● ACCIONES REQUERIDAS:
1. Copia tal cual el fragmento del texto sobre el Oryctes monoceros que va desde "Para su cuidado, se" hasta "gusto Beetle Jelly.".
2. Indica si cada afirmación coincide con el texto sobre el Oryctes monoceros, respondiendo sí o no y citando literalmente las palabras decisivas: (a) las hembras tienen un cuerno grande; (b) el sustrato debe tener al menos 20 cm de profundidad; (c) la humedad del aire recomendada está entre el 70 y el 80 %.

● TEXTO DEL DOCUMENTO:
#####

Oryctes monoceros
Fácil
Nigeria
< 60 mm
24 °C – 28 °C
Oryctes monoceros – Escarabajo rinoceronte africano con un cuerno frontal muy característico
El Oryctes monoceros es un impresionante escarabajo rinoceronte de la familia de los escarabajos (Scarabaeidae). Estos bichos son originarios de las regiones tropicales de África y destacan por su complexión robusta y compacta, y por el llamativo cuerno de los machos, que usan como arma de defensa o para impresionar. Su coloración, que va del marrón oscuro al casi negro, junto con su caparazón de quitina ligeramente brillante, les da un aspecto elegante, casi acorazado, que los convierte en auténticos favoritos entre muchos aficionados a los escarabajos. Las hembras tienen una complexión algo más robusta y solo tienen un cuerno pequeño, pero en cuanto a cuidados no se diferencian de los machos.
Para su cuidado, se recomienda un terrario con unas dimensiones mínimas de 30 × 30 × 30 cm para una pareja. Es fundamental que haya buena ventilación, pero el ambiente no debe ser demasiado seco. A estos bichos les gustan las temperaturas entre 24 y 28 °C y una humedad del aire de entre el 70 y el 80 %. Como sustrato, lo mejor es usar una capa de Flake Soil de al menos 20 cm de profundidad. Es muy importante que la capa de sustrato sea gruesa para la puesta de huevos y el desarrollo de las larvas. Los escarabajos adultos necesitan pocos cuidados: les encantan las frutas muy maduras, como plátanos, mangos o melocotones, y también comen con gusto Beetle Jelly.

#####

(Preguntas de cuestionario basadas en gráficos)

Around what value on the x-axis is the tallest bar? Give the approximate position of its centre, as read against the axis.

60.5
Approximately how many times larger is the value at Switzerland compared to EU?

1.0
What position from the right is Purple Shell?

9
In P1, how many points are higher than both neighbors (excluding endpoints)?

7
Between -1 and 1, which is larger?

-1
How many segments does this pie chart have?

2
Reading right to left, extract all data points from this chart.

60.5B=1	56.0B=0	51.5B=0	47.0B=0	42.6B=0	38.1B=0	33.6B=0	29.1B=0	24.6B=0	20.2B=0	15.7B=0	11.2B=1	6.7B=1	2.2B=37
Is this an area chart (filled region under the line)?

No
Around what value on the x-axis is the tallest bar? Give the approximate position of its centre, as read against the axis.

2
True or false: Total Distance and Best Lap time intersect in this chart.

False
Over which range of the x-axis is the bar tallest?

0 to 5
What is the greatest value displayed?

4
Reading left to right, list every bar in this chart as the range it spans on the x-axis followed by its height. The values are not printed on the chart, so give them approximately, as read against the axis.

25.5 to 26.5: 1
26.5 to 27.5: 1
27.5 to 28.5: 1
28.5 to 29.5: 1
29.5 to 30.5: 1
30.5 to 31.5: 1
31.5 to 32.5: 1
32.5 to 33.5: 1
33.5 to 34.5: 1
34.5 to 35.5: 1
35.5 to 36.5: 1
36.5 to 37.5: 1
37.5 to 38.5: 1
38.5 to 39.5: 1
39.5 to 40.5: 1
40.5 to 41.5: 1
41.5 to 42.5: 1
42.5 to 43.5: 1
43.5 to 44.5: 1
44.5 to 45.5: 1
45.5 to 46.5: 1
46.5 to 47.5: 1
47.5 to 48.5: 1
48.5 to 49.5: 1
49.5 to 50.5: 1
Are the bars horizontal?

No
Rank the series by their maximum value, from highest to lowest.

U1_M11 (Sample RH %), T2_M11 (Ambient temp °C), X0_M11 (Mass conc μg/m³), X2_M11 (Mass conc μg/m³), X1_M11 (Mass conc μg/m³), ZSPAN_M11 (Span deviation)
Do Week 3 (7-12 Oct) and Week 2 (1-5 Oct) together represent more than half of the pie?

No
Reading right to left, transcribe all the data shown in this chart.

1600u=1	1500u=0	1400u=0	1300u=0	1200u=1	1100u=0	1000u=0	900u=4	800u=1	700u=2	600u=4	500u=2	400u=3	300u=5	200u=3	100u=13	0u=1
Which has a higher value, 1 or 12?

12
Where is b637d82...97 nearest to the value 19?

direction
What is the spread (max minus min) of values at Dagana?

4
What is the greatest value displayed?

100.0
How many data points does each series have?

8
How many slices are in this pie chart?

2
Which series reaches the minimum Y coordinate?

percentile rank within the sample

#####

● RESULTADOS DE TAREAS:
1.
Para su cuidado, se recomienda un terrario con unas dimensiones mínimas de 30 × 30 × 30 cm para una pareja. Es fundamental que haya buena ventilación, pero el ambiente no debe ser demasiado seco. A estos bichos les gustan las temperaturas entre 24 y 28 °C y una humedad del aire de entre el 70 y el 80 %. Como sustrato, lo mejor es usar una capa de Flake Soil de al menos 20 cm de profundidad. Es muy importante que la capa de sustrato sea gruesa para la puesta de huevos y el desarrollo de las larvas. Los escarabajos adultos necesitan pocos cuidados: les encantan las frutas muy maduras, como plátanos, mangos o melocotones, y también comen con gusto Beetle Jelly.

2.
(a) No: "solo tienen un cuerno pequeño".
(b) Sí: "una capa de Flake Soil de al menos 20 cm de profundidad".
(c) Sí: "una humedad del aire de entre el 70 y el 80 %".